Se hai un quesito specifico su protocolli terapeutici, indicazioni cliniche, effetti collaterali o normative legate all’uso delle onde d’urto, puoi consultare le risposte già pubblicate oppure inviare la tua domanda tramite il modulo di contatto.

📌 Come funziona?

  • Trova le domande già pubblicate nella sottostante SEZIONE FAQ
  • Se non trovi la risposta che cerchi, invia il tuo quesito compilando il modulo.
  • Le domande di interesse generale verranno selezionate, validate e pubblicate in forma anonima con la relativa risposta.

🔬 Obiettivo
Migliorare la diffusione delle conoscenze sulle onde d’urto e creare un punto di riferimento per la comunità medica e scientifica.

💡 Consulta le risposte o invia il tuo quesito!

Sezione FAQ

📌 Domanda:

Quali sono le indicazioni per il trattamento con onde d’urto focali erogato dal SSN, considerando che il rimborso è previsto solo per tre patologie? È necessario limitarsi a queste, oppure è possibile trattare altre condizioni in regime privatistico?

Risposta:

L’erogazione del trattamento con onde d’urto focali a carico del SSN è regolata a livello nazionale dai LEA e prevede il riconoscimento e il rimborso esclusivamente per tre patologie, con un massimo di tre sedute per ciclo terapeutico, ripetibile una sola volta all’anno per ciascuna patologia. L’applicazione della normativa può variare in base a specifiche delibere regionali, che possono estendere  l’accesso al trattamento per altre indicazioni. Tutte le condizioni non incluse nelle patologie riconosciute dal SSN possono essere trattate in regime privatistico.

 

📌 Domanda:

Quali titoli sono necessari per effettuare onde d’urto in convenzione con il SSN? È indispensabile la specializzazione in radiodiagnostica o esistono altre specializzazioni riconosciute per questa prestazione?

Risposta: 

L’unica regione italiana in cui la convenzione per le onde d’urto era gestita dalla Radiologia è il Piemonte. Tuttavia, con l’aggiornamento dei nuovi LEA, questa prestazione è stata attribuita alla Fisiatria e all’ Ortopedia , con il codice 98595, ma solo per la terapia con onde d’urto focalizzate. Inoltre, il SSN riconosce il trattamento esclusivamente per tre patologie specifiche e per un massimo di tre sedute all’anno per ciascuna patologia.

Le regioni italiane dovrebbero adeguarsi a breve a questa normativa (ad esempio, la Regione Lombardia ha già recepito i nuovi LEA con una delibera dedicata).

Per quanto riguarda l’accesso alla convenzione regionale, il processo varia da regione a regione. In generale, è necessario:

  1. Ottenere l’accreditamento per l’erogazione della prestazione, che, in base al recente decreto, rientra in ambito Fisiatrico o Ortopedico.
  2. Accedere al convenzionamento, che dipende dalle disposizioni delle aziende sanitarie territoriali (ATS, USSL, APPS, ecc.), dall’assessorato regionale alla sanità e dai budget disponibili per le prestazioni ambulatoriali.

Si consiglia di verificare le disposizioni specifiche riferite alla propria regione di appartenenza

📌 Domanda:
Nel caso di un paziente con pregressa neoplasia mammaria, trattata chirurgicamente e con successive terapie sistemiche (chemioterapia e ormonoterapia attualmente in corso), si pone il quesito se il trattamento con onde d’urto focali al gomito omolaterale alla sede tumorale possa essere considerato sicuro.
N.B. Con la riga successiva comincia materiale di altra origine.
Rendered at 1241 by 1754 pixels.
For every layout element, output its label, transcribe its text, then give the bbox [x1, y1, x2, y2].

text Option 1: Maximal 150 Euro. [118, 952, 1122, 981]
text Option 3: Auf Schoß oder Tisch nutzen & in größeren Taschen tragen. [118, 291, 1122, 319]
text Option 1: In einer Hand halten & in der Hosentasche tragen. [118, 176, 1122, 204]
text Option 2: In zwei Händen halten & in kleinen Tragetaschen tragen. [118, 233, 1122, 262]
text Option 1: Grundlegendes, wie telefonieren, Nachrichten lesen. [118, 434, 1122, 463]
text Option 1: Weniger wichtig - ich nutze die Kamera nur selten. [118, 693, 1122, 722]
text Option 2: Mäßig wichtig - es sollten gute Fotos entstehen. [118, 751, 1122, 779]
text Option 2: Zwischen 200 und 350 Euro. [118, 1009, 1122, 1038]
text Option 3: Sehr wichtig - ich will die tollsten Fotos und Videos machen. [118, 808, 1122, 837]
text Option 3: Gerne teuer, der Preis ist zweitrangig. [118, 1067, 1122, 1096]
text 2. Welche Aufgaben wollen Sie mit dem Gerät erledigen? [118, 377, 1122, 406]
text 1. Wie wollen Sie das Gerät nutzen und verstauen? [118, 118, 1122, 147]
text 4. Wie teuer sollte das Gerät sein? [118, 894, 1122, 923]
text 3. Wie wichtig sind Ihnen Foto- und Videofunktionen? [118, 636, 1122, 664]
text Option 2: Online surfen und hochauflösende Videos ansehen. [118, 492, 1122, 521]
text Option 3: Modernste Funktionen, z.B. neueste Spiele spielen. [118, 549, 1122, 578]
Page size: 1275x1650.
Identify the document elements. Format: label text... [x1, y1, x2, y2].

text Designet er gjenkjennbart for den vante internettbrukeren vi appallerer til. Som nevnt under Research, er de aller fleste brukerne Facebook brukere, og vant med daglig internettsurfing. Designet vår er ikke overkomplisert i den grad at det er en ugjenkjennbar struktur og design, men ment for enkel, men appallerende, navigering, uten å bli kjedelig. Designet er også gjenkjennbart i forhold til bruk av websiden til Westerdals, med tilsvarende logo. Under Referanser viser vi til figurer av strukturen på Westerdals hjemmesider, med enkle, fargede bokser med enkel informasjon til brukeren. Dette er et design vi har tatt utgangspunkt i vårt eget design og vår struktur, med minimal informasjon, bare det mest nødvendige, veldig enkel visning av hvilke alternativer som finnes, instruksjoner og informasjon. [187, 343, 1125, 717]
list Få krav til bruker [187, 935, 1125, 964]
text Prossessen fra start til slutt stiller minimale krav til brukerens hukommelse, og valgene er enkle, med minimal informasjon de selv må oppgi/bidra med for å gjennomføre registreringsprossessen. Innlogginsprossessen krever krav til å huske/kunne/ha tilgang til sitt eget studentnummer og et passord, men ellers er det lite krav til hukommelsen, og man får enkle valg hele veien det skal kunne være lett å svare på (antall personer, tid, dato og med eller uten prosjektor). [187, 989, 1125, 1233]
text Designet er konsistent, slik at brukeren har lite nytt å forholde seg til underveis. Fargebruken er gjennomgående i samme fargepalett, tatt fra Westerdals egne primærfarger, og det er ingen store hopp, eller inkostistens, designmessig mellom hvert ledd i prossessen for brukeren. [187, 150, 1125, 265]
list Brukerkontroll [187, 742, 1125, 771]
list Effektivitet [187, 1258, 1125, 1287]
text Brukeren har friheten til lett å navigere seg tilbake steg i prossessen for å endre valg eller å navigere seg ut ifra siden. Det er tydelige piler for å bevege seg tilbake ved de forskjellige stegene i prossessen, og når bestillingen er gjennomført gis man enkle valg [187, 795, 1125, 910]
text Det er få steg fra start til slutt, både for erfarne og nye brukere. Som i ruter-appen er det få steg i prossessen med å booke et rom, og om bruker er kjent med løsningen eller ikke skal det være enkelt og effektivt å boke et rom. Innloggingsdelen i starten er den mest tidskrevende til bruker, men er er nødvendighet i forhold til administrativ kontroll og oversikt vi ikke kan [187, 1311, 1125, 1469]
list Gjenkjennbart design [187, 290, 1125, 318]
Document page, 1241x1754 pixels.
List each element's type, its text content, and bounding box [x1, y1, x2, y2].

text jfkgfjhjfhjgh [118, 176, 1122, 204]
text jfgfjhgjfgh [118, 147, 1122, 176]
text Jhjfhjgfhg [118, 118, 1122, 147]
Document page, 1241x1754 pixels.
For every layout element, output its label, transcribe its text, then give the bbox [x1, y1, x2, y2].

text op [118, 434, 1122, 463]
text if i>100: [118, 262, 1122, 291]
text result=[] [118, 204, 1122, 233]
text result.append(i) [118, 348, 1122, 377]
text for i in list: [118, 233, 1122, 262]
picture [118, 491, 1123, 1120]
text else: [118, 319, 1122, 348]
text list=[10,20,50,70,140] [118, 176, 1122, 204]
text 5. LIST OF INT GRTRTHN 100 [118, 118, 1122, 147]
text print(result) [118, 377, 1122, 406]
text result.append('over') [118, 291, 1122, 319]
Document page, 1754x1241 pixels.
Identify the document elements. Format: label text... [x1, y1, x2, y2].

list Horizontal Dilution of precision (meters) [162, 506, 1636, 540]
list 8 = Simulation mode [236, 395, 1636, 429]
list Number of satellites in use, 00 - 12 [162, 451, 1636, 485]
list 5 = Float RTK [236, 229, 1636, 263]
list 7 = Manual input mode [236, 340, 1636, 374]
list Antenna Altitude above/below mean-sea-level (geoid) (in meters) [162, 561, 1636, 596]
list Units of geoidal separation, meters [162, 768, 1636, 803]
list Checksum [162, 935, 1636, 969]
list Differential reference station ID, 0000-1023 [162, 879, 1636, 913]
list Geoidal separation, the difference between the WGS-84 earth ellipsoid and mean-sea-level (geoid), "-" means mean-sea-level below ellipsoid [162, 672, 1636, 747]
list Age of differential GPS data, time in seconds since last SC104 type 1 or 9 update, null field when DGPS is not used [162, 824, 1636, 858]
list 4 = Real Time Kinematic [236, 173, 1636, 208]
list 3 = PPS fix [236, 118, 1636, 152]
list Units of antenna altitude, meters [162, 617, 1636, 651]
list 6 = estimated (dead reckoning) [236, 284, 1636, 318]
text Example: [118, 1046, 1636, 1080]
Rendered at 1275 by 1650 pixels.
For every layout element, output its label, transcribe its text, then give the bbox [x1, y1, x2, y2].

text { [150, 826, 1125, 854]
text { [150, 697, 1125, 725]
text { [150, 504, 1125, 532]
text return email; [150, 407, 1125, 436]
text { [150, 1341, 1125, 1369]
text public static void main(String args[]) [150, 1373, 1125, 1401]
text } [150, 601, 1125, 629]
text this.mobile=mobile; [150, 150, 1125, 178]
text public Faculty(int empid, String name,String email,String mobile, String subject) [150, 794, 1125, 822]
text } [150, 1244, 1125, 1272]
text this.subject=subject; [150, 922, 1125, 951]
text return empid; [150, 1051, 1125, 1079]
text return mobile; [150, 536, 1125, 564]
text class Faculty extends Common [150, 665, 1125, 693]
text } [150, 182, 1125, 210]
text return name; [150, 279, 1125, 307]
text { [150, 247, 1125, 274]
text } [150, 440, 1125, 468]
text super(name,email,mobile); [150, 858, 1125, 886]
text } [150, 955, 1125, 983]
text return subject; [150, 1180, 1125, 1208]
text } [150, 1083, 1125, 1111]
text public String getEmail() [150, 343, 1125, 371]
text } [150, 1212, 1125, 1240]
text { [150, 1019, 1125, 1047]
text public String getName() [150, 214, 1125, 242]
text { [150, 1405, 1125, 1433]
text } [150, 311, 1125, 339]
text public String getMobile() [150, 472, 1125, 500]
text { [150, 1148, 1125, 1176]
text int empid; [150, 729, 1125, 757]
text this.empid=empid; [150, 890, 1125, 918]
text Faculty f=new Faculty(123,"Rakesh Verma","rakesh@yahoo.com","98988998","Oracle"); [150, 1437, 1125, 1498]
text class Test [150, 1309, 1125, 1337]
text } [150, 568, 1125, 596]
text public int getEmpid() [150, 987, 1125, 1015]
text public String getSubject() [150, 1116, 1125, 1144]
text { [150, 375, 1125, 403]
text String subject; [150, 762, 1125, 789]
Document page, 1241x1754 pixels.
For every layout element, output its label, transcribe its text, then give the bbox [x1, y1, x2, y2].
In particolare, si chiede se la sola anamnesi oncologica, in assenza di recidive locali o lesioni attive in prossimità dell’area da trattare, rappresenti una controindicazione al trattamento.

✅ Risposta:

In merito al tema “onde d’urto e patologie tumorali”, le raccomandazioni nazionali (SITOD) e internazionali (ISMST) – consultabili nei rispettivi siti web nelle sezioni dedicate – includono tra le controindicazioni il “tumore maligno in prossimità dell’area da trattare” (“malignant tumor in the treatment area”, non come patologia di base).

È pertanto opportuno, come anche per i pazienti non affetti da patologia tumorale, effettuare un adeguato screening strumentale locale, volto ad escludere l’eventualità sopra descritta.

Nel caso in cui dovessero permanere dubbi specifici, è sicuramente raccomandato il consulto con l’oncologo curante, lasciando comunque la decisione finale alla discrezionalità clinica del medico operatore.